Leftists are responding by upping their efforts to boycott industries and cultural activities in the West Bank, and generally asserting that Israel is losing its democratic character.
My own view is that the extremism of right and left is a mutually reinforcing expression of frustration reflecting the weakness of both. The present turmoil is not pleasant, but I see no threat to what has developed in the course of six decades. Centrists are better entrenched than extremists in the important parties that comprise a majority of the Knesset. The courts and administration provide other checks on political passions. The State Comptroller is more aggressive in chasing imperfections than comparable bodies in most other countries, and the media is open to a wide range of opinions.

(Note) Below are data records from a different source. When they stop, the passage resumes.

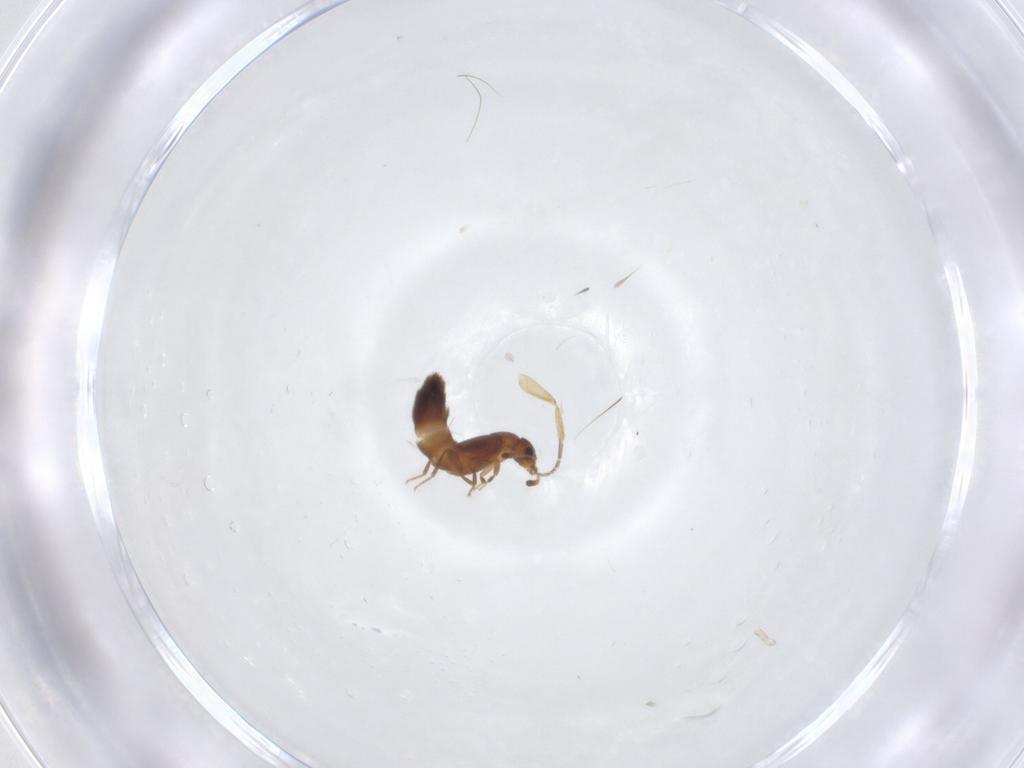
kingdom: Animalia
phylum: Arthropoda
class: Insecta
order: Coleoptera
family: Staphylinidae
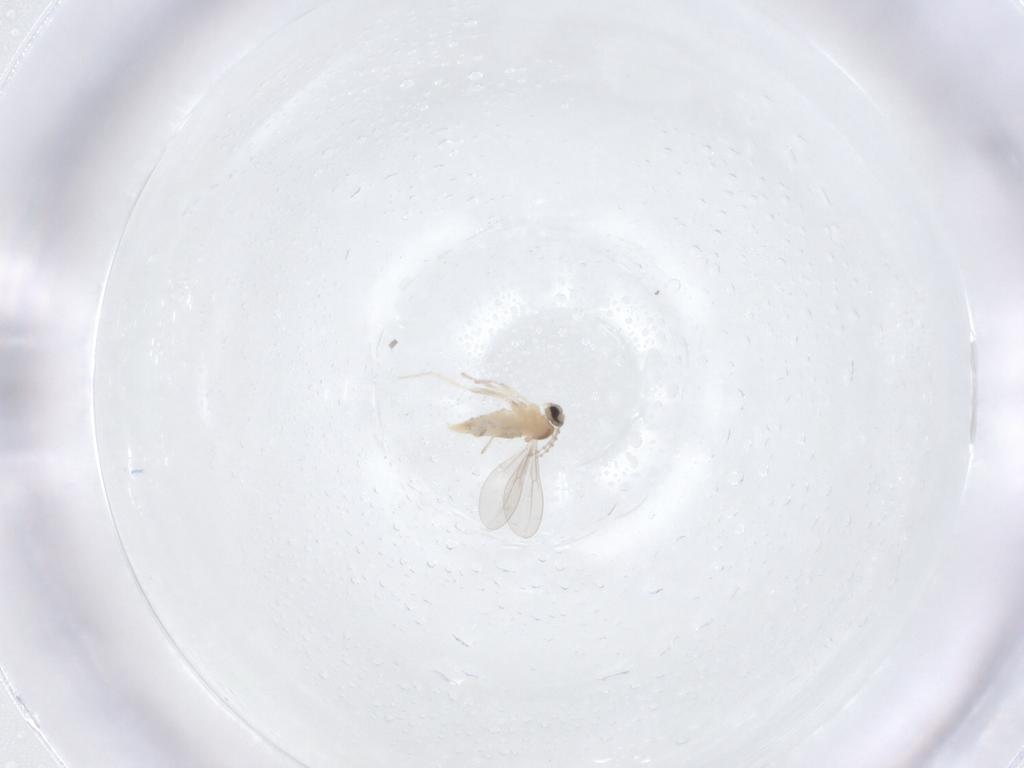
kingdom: Animalia
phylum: Arthropoda
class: Insecta
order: Diptera
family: Cecidomyiidae
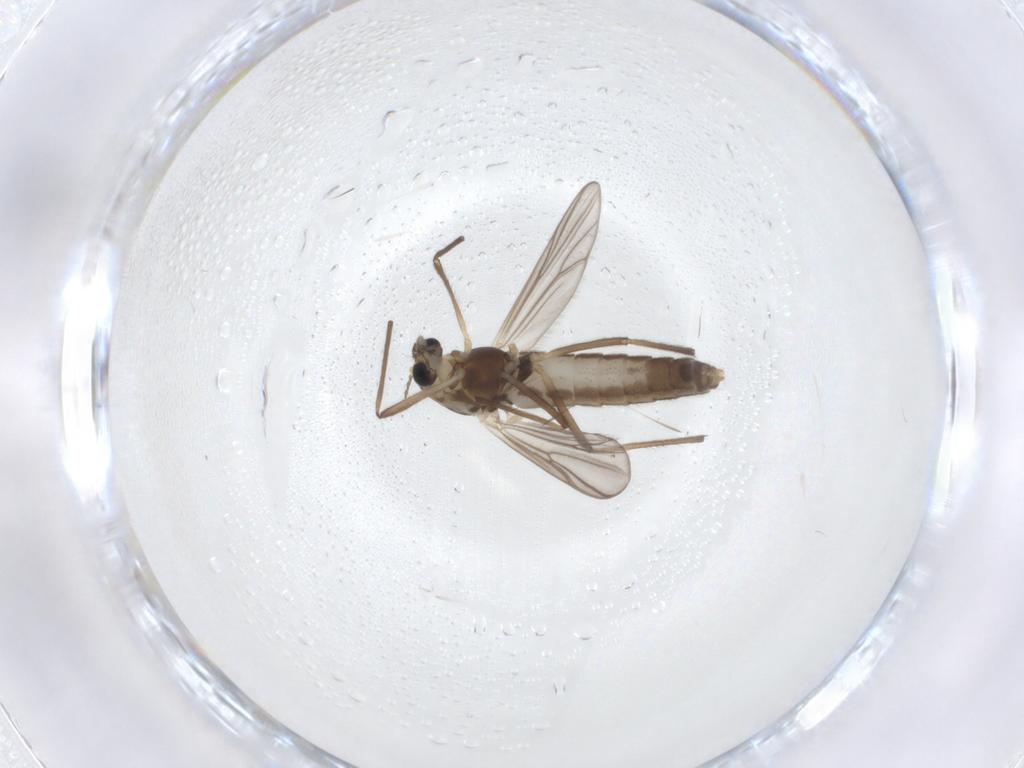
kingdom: Animalia
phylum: Arthropoda
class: Insecta
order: Diptera
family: Chironomidae
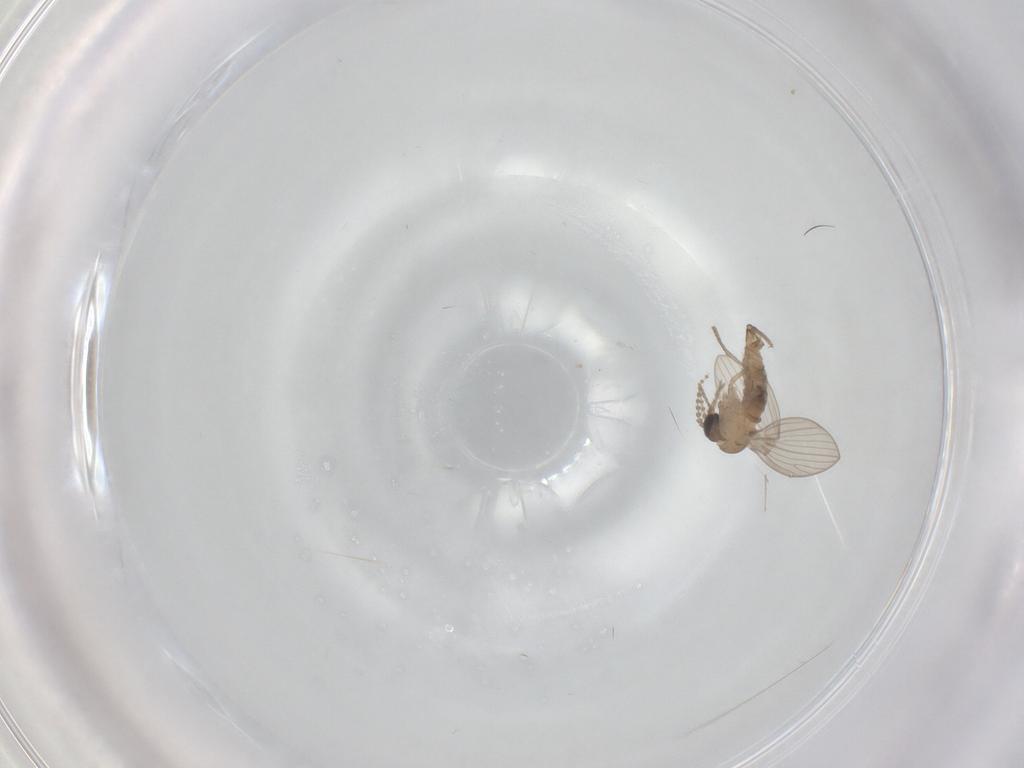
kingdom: Animalia
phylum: Arthropoda
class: Insecta
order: Diptera
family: Psychodidae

I know of no country that is more democratic than Israel. It has compiled a credible record of political competition, openness, and criticism. The country''s democracy is remarkable given threats to its existence, the weight of security organizations, problems of developing from extreme poverty affected not only by frequent wars and terror, but also by sizable immigration from non-democratic countries.
The Civic Forum Institute has a way to go before we can celebrate Palestine''s arrival to anything close to Israel''s democracy. Especially daunting is the Islamic extremism that dominates Gaza, is financed and encouraged from outside, and has considerable support in the West Bank. The West Bank continues to suffer from arbitrary justice and the lack of functioning state audit that limits a capacity to deal with extensive corruption. I would be more encouraged if the list of reports on the Civic Forum''s web site was more current. I have heard from participants in other Palestinian organizations financed by overseas governments that they are closer to fig leaves for donors willing to pay for the image of supporting Palestine than anything seriously committed to hard work.
I have urged Muhammed to include in his efforts a Palestinian student who is an expert on the subject of state audit. That will not be a quick fix for Palestinian democracy. There is no such thing. I am encouraged by the Civic Forum''s existence and activities, and I have indicated my willingness to help. Israeli paternalism is not what he needs, and I will do everything I can to avoid that.